What is required: Find the line containing "T-103, due: Jun 10 -> Jun 11" in the entries below. Reproduce that line and each one after it to the end, exactly, with no other lines.

Data for processing:
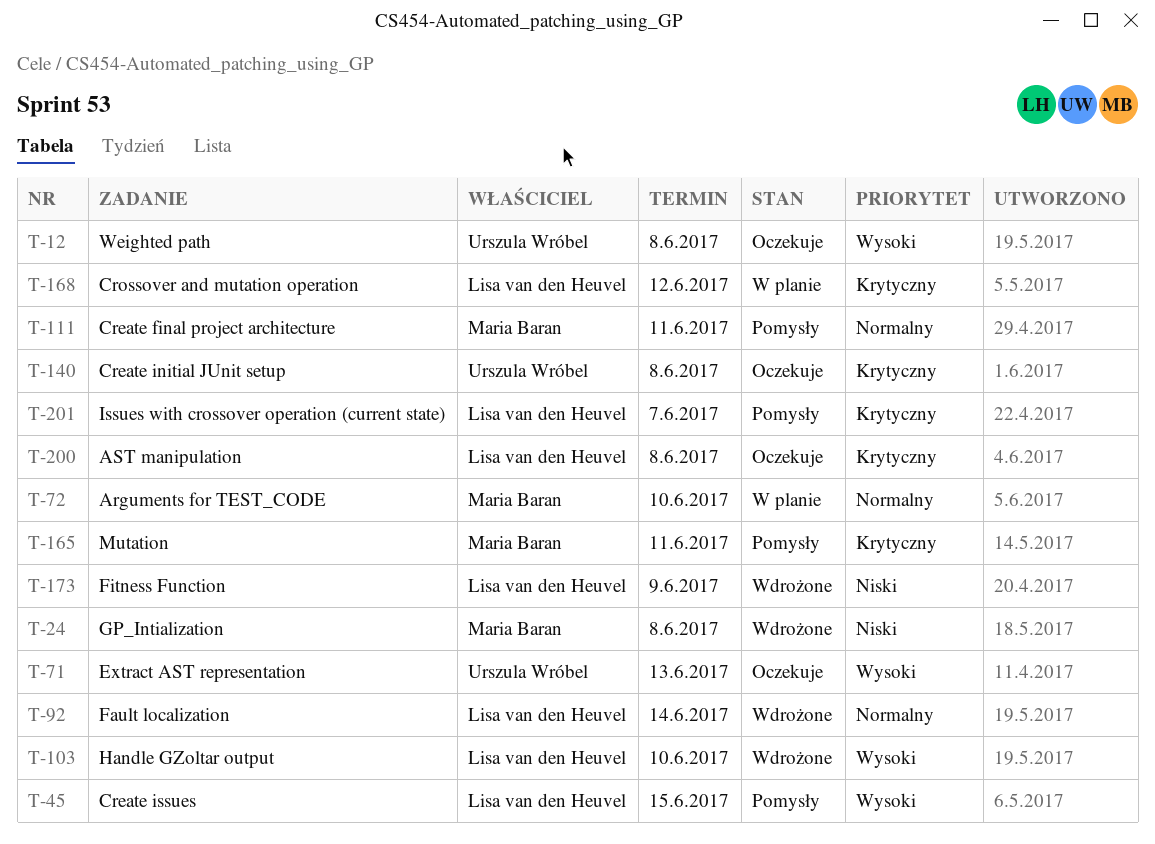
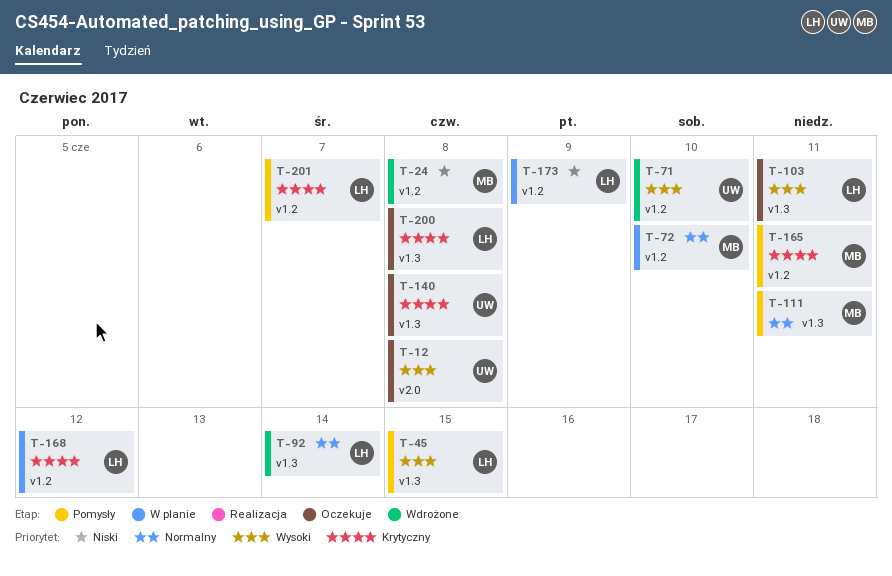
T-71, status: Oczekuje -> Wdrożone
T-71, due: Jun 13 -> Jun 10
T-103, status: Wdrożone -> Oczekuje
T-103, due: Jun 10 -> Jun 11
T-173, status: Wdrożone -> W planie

Completed exercise:
T-103, due: Jun 10 -> Jun 11
T-173, status: Wdrożone -> W planie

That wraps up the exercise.